The British position
• At the end of the fifties and at the beginning of the
sixties, the Conservatives – who were in power – were
more enthusiastic than Labour politicians about joining
the Common Market.
• While Conservative politicians under Prime Minister
Harold Macmillan (1957-1963) were enticed by what
they perceived as being a way of promoting free trade
and capitalism in Europe, Labour politicians were put off
by the fact that joining the EEC would have meant giving
up favourable commercial ties with Commonwealth
countries.
• Indeed, the Common Agricultural Policy (CAP) meant
that British consumers would have to pay more for
European – especially French – products because their
prices were guaranteed.
A change in some Labourites’
attitude
• However, when Harold Wilson came to power in October
1964, he chose not to oppose Britain’s possible future
membership of the EEC.
• However, Charles de Gaulle refused to let the United
Kingdom enter the EEC twice, in 1963 and in 1967,
because he feared it would act as a ‘Trojan horse’ of
the United States.
• Fortunately for the British, his successor – Georges
Pompidou – was better disposed towards them and he
was greatly helped by the personality of Wilson’s
Conservative successor, Edward Heath (1970-1974),
who was a staunch pro-European.
Britain’s entry into the EEC (1973)

---*---

▶ TASK STATEMENT
Write what comes next in the text on Britain's stance toward the Common Market, picking up right after its last line. You can ignore the rows that come next; they aren't needed.

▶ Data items
---*---

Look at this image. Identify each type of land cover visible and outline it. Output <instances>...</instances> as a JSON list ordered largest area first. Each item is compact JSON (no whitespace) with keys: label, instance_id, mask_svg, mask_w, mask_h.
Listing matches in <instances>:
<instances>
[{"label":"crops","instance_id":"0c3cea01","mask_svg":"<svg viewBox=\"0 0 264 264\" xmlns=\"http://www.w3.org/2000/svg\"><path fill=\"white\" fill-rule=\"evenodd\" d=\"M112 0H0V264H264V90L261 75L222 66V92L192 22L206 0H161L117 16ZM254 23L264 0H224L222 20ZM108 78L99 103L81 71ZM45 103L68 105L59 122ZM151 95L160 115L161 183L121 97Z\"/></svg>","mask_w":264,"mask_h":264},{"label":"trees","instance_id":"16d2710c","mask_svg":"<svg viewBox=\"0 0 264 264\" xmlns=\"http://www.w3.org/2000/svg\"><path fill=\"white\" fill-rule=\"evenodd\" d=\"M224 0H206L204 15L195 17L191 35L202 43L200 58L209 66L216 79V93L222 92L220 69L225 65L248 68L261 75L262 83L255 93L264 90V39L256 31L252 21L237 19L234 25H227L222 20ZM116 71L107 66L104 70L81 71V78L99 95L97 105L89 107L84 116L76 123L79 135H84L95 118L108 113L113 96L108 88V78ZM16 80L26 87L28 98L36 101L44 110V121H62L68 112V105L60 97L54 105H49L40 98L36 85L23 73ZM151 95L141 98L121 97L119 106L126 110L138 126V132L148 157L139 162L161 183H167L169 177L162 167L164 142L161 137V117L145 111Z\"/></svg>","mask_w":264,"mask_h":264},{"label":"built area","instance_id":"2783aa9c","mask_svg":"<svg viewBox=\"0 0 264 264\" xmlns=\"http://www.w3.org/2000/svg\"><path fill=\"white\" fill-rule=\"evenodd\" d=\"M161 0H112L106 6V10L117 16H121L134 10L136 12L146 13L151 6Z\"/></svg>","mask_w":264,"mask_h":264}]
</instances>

---*---

▶ TASK RESPONSE
• In 1972 Pompidou organised a referendum and the
French approved the United Kingdom’s admission into
the EEC (alongside The Republic of Ireland and
Denmark), which became effective on January 1st,
1973.
• At that time, it was considered that British public opinion
was rather pro-European, but that changed with
Margaret Thatcher’s ascension to the post of Leader of
the Conservative Party in 1975, then to that of Prime
Minister in 1979.
The Thatcher Years (1979-1990)
• At first, Margaret Thatcher was very hostile towards the
EEC because she believed more in the transatlantic
relationship and believed European integration was
dangerous for British national sovereignty. This was a
problem in matters which required unanimity.
• However, she came to realise that being part of the EEC
was beneficial for the UK and represented a good way to
fight against Communism and, in 1986, she signed the
Single European Act (SEA), which transformed the
Common Market into a Single Market and made the
unity of Western Europe even stronger.
What Margaret Thatcher refused
• Yet she did not approve of other, more political elements
favoured by most European leaders at the time:
• In particular the Schengen Agreement, signed in 1985
and completed by a very important protocol in 1990,
which created a free-circulation area within the EEC and
then the EU. She thought that it was necessary for the
UK to be able to control its own borders.
• She was also hostile towards the transformation of the
virtual European Currency Unit (ECU) into a single
currency.
The beginning of the 1990s: a time of great
progress for the EEC, then the EU
• Margaret Thatcher was ousted from power in November
1990, too early to reject the Treaty of Maastricht, which
was negociated in December 1991 and signed in
February 1992 and which introduced the principle of that
single currency. In December 1995 it was decided that
the single currency would be called the euro.
• Her successor, John Major, who was Prime Minister
from November 1990 until May 1997, managed to get
the Treaty of Maastricht ratified in Parliament in July
1993 after having made sure the UK would not have to
adopt the single currency. After him, Tony Blair (Labour,
PM 1997-2007) led quite similar policies with a lot of
caution.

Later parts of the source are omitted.